Between Jan. 1, 2018 and Dec. 31, 2022, Vision Zero found there were 448 fatal crash victims within Austin’s jurisdiction in Travis County. When broken down, that includes 12 cyclist fatalities, 56 passenger fatalities, 38 motorcyclist fatalities, 175 pedestrian fatalities, 161 driver fatalities and six micromobility fatalities.

Findings revealed stark contrast in the prevalence of drugs and alcohol in crash victims reported via TCME toxicology analyses compared to state ones.

TCME reports found a blood alcohol content at or above .08 or a positive result for drugs in the crash victim’s system 77% of the time, with no alcohol or drug use reported 21% of the time. Comparatively, CR-3 crash reports reported a blood alcohol content at or above .08 or a positive result for drugs in the victim’s system 30% of the time, with no alcohol or drug use detected 70% of the time.

Vision Zero’s report noted some possible reasons behind the discrepancies, including the fact that crash reports don’t always allow for toxicology reporting for non-drivers. Sometimes, officers might not update a CR-3 report if the person killed is assumed to be at fault and didn’t kill or injure anyone else.

CR-3 forms also don’t have a designated space to report whether alcohol or drug use was prevalent among passengers or anyone aside from the driver of the vehicle or unit, which leads to underreporting on the full extent of drug and alcohol use among crash victims. These fatal crash victims detailed in Vision Zero’s analysis include anyone killed in a traffic-related crash, including a passenger, cyclist or pedestrian; as a result, toxicology reports aren’t always made available for these individuals.

Through TCME’s five-year reporting analysis, it found the three most common drugs found in a victim’s system who tested positive for them were THC, amphetamines and cocaine. Anyone with a blood alcohol content level at or higher than .08 was marked as having presence of alcohol in their system, while anyone below the legal limit was not included as a positive result.

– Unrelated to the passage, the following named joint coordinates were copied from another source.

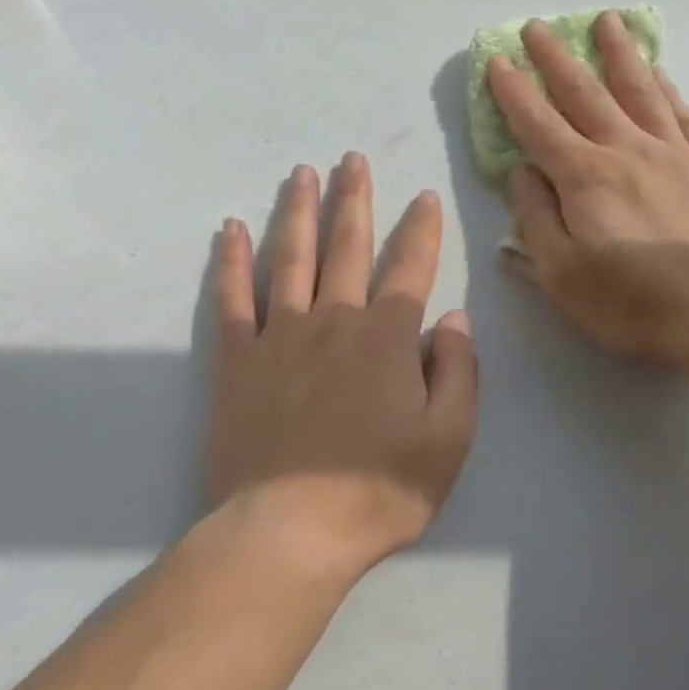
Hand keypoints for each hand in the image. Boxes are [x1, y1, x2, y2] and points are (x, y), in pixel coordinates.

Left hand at [207, 155, 478, 575]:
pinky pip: (232, 299)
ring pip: (290, 258)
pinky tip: (229, 229)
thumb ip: (459, 372)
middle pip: (346, 247)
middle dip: (354, 199)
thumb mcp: (449, 439)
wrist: (292, 530)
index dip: (421, 230)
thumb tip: (454, 319)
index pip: (410, 268)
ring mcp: (279, 337)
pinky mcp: (237, 361)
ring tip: (302, 173)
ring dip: (297, 212)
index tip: (424, 195)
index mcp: (387, 339)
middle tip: (352, 159)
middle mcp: (333, 322)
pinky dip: (231, 261)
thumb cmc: (379, 488)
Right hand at [488, 11, 688, 367]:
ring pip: (640, 90)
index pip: (538, 124)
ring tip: (607, 21)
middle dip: (557, 58)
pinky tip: (660, 73)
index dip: (513, 92)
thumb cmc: (631, 301)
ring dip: (619, 54)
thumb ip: (536, 219)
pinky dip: (667, 89)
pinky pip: (683, 115)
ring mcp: (674, 154)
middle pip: (586, 93)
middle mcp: (626, 151)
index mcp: (584, 178)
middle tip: (538, 26)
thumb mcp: (561, 274)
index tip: (497, 60)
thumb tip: (521, 172)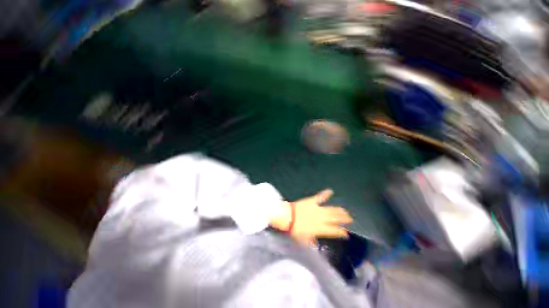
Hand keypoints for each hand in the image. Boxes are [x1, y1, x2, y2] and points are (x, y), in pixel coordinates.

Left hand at [271, 189, 352, 244]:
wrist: (288, 217)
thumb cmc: (295, 230)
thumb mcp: (303, 240)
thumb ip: (311, 241)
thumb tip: (315, 243)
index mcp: (320, 229)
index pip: (334, 231)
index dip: (341, 232)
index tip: (346, 233)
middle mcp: (322, 219)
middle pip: (335, 219)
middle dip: (344, 219)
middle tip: (350, 219)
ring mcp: (317, 209)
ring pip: (331, 209)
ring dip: (339, 210)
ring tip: (345, 210)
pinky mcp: (312, 201)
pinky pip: (320, 197)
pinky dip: (325, 193)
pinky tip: (330, 191)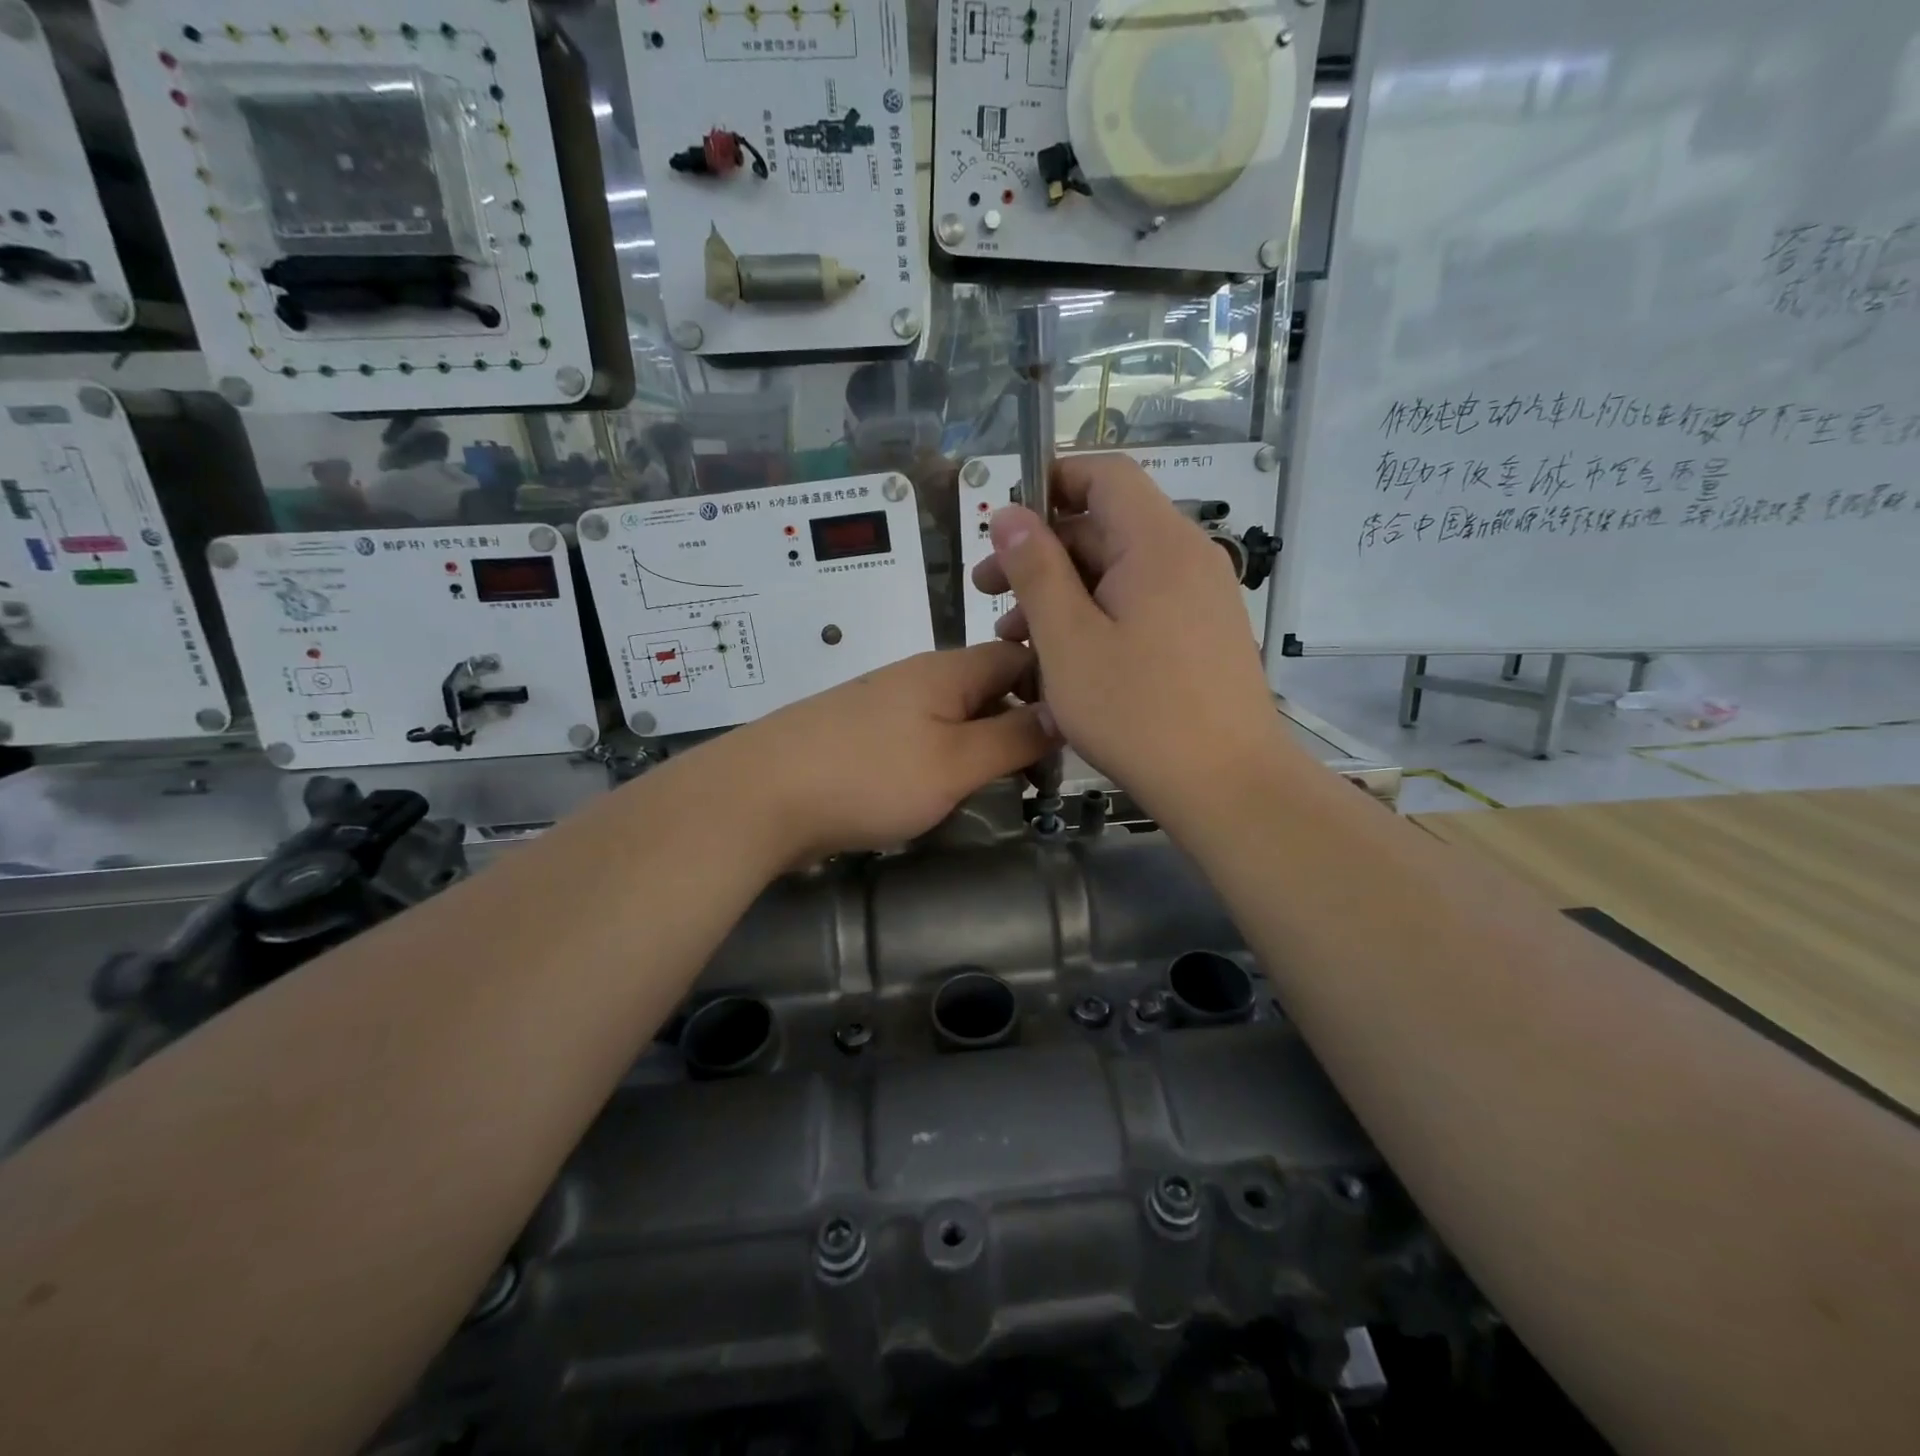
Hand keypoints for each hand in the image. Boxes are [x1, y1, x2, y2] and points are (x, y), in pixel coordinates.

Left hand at [726, 642, 1054, 861]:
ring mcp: (883, 705)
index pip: (1018, 656)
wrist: (759, 797)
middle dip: (1019, 726)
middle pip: (987, 687)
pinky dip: (944, 760)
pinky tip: (941, 792)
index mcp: (946, 670)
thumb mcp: (956, 762)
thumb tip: (1061, 712)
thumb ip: (1012, 738)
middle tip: (1039, 779)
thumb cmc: (869, 776)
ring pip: (953, 716)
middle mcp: (916, 677)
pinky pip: (920, 738)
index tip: (1073, 737)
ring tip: (998, 790)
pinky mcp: (859, 736)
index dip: (1052, 688)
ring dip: (982, 747)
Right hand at [970, 453, 1286, 817]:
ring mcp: (1200, 599)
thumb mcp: (1068, 640)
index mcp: (1158, 544)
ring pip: (1119, 574)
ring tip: (1015, 639)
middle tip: (988, 594)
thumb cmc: (1137, 711)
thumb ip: (1035, 570)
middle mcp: (1187, 558)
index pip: (1105, 475)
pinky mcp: (1202, 635)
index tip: (1003, 525)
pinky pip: (1140, 606)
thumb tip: (1008, 513)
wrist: (1228, 785)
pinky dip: (1096, 618)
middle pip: (1107, 527)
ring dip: (1063, 593)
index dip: (1051, 483)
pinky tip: (1063, 660)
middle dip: (1041, 553)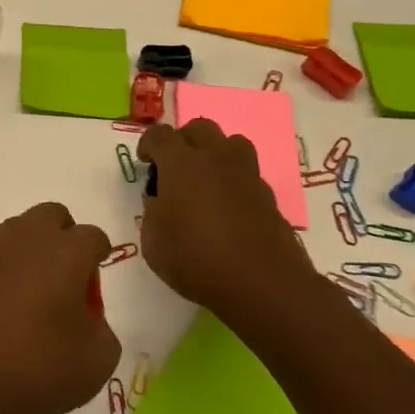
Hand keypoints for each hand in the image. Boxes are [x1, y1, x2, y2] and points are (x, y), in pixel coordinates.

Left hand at [0, 203, 118, 413]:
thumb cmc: (35, 364)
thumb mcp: (95, 360)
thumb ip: (100, 329)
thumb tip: (85, 318)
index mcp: (65, 251)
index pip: (92, 236)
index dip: (100, 257)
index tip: (97, 285)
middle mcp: (27, 240)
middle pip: (52, 217)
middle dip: (66, 238)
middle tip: (70, 281)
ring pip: (22, 233)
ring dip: (36, 253)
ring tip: (42, 299)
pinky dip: (11, 273)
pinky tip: (13, 310)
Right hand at [137, 120, 321, 323]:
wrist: (264, 285)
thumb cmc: (196, 259)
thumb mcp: (152, 240)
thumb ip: (152, 212)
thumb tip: (161, 201)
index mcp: (182, 164)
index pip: (159, 134)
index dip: (147, 144)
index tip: (145, 164)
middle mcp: (216, 160)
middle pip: (200, 128)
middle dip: (183, 141)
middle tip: (174, 168)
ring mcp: (248, 176)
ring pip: (231, 143)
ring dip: (215, 153)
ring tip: (205, 180)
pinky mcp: (269, 197)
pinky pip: (248, 174)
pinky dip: (234, 182)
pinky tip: (227, 209)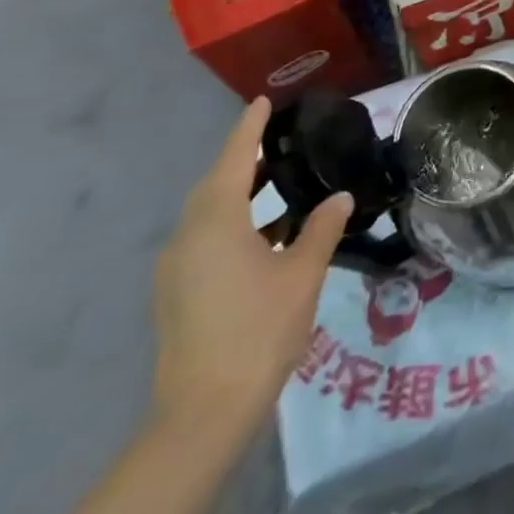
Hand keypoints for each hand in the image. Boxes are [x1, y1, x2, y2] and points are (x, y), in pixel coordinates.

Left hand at [151, 98, 352, 435]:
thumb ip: (321, 228)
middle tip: (280, 144)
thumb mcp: (303, 273)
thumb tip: (337, 197)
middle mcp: (187, 238)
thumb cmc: (259, 329)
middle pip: (215, 186)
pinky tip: (267, 237)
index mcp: (215, 224)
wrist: (205, 411)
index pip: (233, 160)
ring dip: (241, 196)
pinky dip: (234, 225)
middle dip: (244, 162)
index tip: (262, 102)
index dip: (249, 130)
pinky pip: (206, 240)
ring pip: (209, 215)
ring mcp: (176, 269)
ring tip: (281, 187)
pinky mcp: (177, 294)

“However, unless someone is driving a motor vehicle, it is not necessarily illegal for a person, such as a pedestrian or passenger, to have a BAC at or above .08,” the report read in part.

When evaluating the report, Vision Zero officials said they are working with the Austin Police Department’s vehicular homicide unit “to update all fatal crash reports consistently moving forward so that the crash data more accurately capture the extent to which drugs and alcohol are present in fatal crash victims.”

That update process is currently manual, with Vision Zero noting efforts to try and automate the system moving forward.

The complete report is available online.